- [WHAT YOU NEED TO DO]: Excluding all pictures, please output the listing exactly.

- [DATA EXCERPTS]:
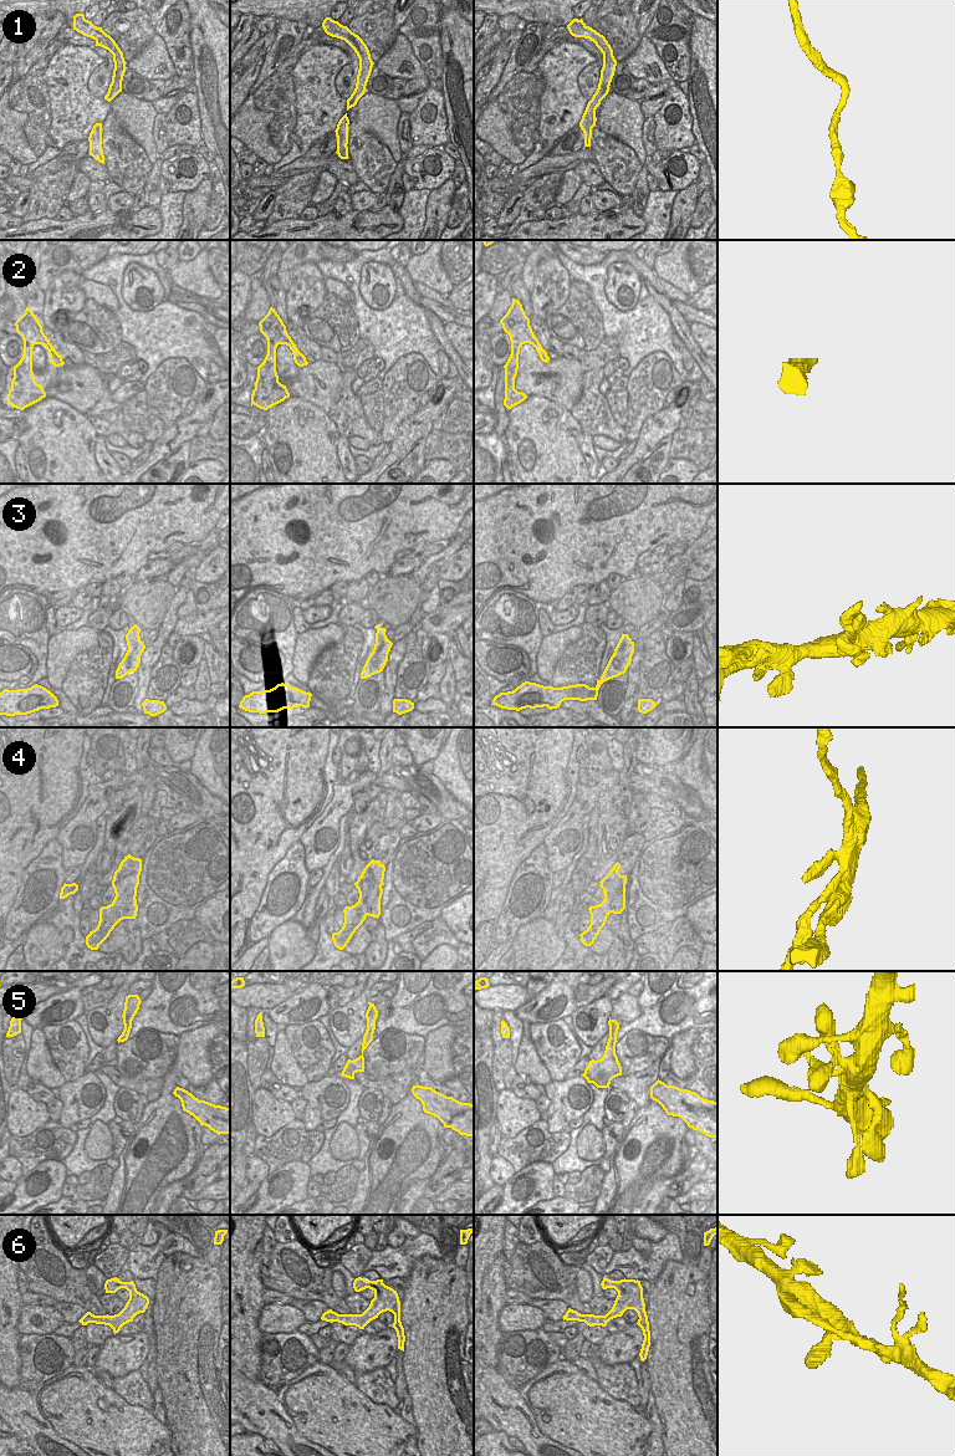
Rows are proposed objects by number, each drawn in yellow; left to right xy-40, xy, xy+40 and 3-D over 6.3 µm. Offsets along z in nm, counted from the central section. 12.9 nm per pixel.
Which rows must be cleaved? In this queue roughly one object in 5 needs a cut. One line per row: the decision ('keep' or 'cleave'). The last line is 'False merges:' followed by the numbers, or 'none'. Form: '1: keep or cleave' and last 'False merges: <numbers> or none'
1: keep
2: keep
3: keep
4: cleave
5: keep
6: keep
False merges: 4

- [RESPONSE AREA]:
Rows are proposed objects by number, each drawn in yellow; left to right xy-40, xy, xy+40 and 3-D over 6.3 µm. Offsets along z in nm, counted from the central section. 12.9 nm per pixel.
Which rows must be cleaved? In this queue roughly one object in 5 needs a cut. One line per row: the decision ('keep' or 'cleave'). The last line is 'False merges:' followed by the numbers, or 'none'. Form: '1: keep or cleave' and last 'False merges: <numbers> or none'
1: keep
2: keep
3: keep
4: cleave
5: keep
6: keep
False merges: 4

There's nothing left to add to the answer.